In the wealthier Buenos Aires suburbs, there is a breed of middle-aged to elderly woman which is incredibly well-dressed but frighteningly over-groomed. They usually have rasping voices since they smoke incessantly, under the impression that it keeps them thin. And thin they are, with brown leathery skin and hair frizzled to straw after half a lifetime in the hairdressers. They were almost certainly beautiful in their youth and beyond but have not matured gracefully. The plastic surgery shows. They often look like they’ve been taken apart and reassembled but using the wrong instructions. Mieuow!!

It should also be taken into account that the weekend nights out in Buenos Aires don’t get going until after midnight. And if you’re not looking your best after four or five hours of preparation in front of the mirror, then forget it. Go to the football instead.

For that is where Argentina’s ugly people go. The ugly, the overweight, the underweight, the under-prepared and the couldn’t care lesses. There are fellows in their sixties sporting hairstyles that were in fashion at the same time as high-waisters, platform shoes and Showaddywaddy. And even then, they were crap.

Bellies flop freely over too-tight jeans, barely covered by nylon replica Argentinos Juniors shirts. No-one cares.

Ortalora - Ugly but Proud

Ortalora - Ugly but Proud

A couple of years ago I interviewed Gonzalo Ortalora who had written a book called Feo or Ugly. He was a pretty ordinary looking chap but said that as a teenager he’d been a real eye-sore, with greasy hair, prominent teeth and spots. He was proposing a tax on the beautiful people since he said they had all the advantages in life. They got better jobs, better girlfriends and boyfriends and were not discriminated against in public. He wanted Carlos Tevez to sponsor him but I don’t think anything ever came of that.

Pretty much every other club in the Argentine first division has got a better-looking ground than Argentinos Juniors. And a fancier team bus and swishier changing rooms. I’ve been in the Argentinos Juniors changing rooms and they’re not much better than the ones at my old school. The graffiti is in Spanish, obviously, and a little wittier.

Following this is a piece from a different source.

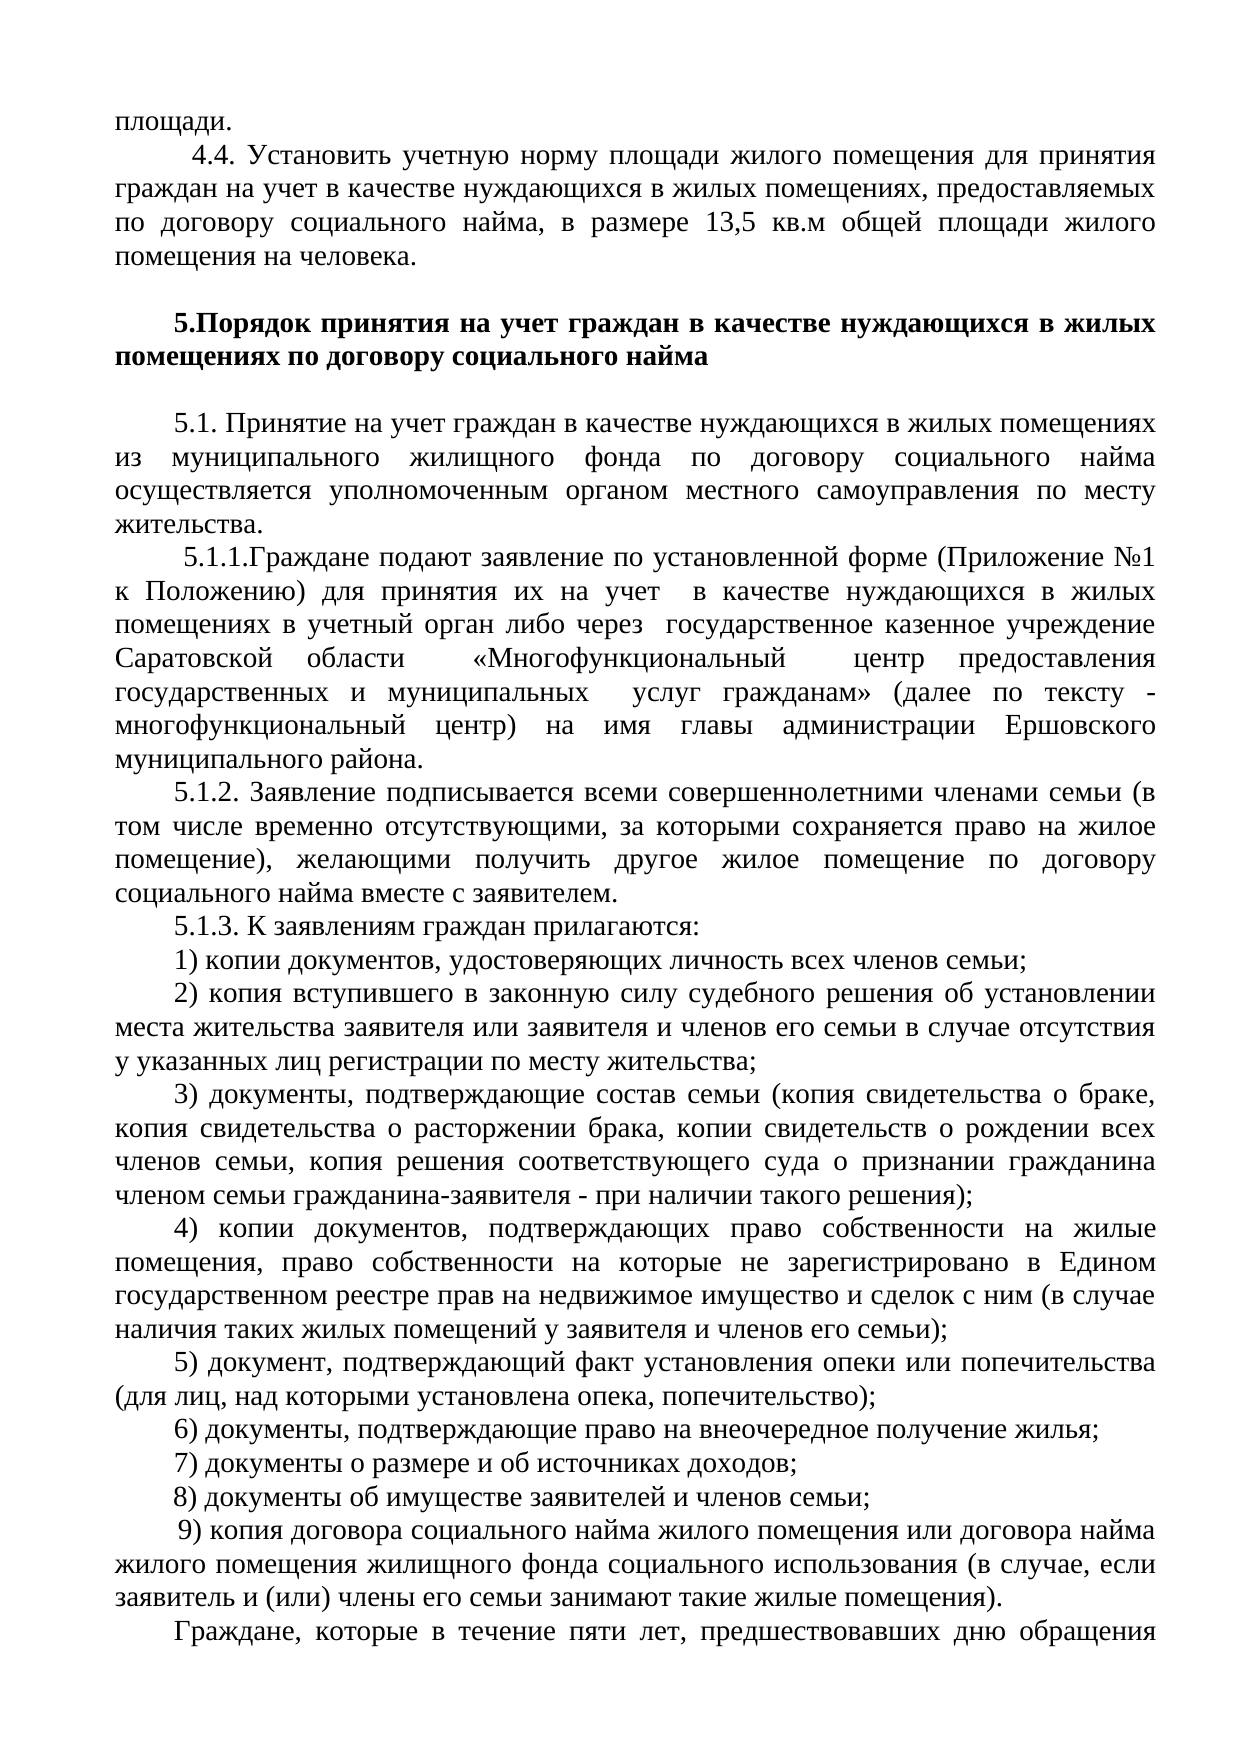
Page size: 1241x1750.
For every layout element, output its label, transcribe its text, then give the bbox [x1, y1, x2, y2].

But the football that the Red Bugs are playing at the moment is a sight to behold. It’s beautiful. A few more goals and it’ll be winning beauty contests.

This game against second-from-bottom Rosario Central was not one of the prettiest, but it was enough. Fresh from a victory over Boca Juniors at the weekend, the home side had the edge in the first half, hitting the crossbar and having a goal disallowed for offside.

But Argentinos Juniors put on their best face after the break and wrapped up the three points with a well-worked goal slotted home by Ismael Sosa.  With just six games to go, the Red Bugs are just two points behind the leaders, Independiente. River Plate lost yesterday and Boca Juniors were beaten 3-0 by Colon. Who’d have thought it?!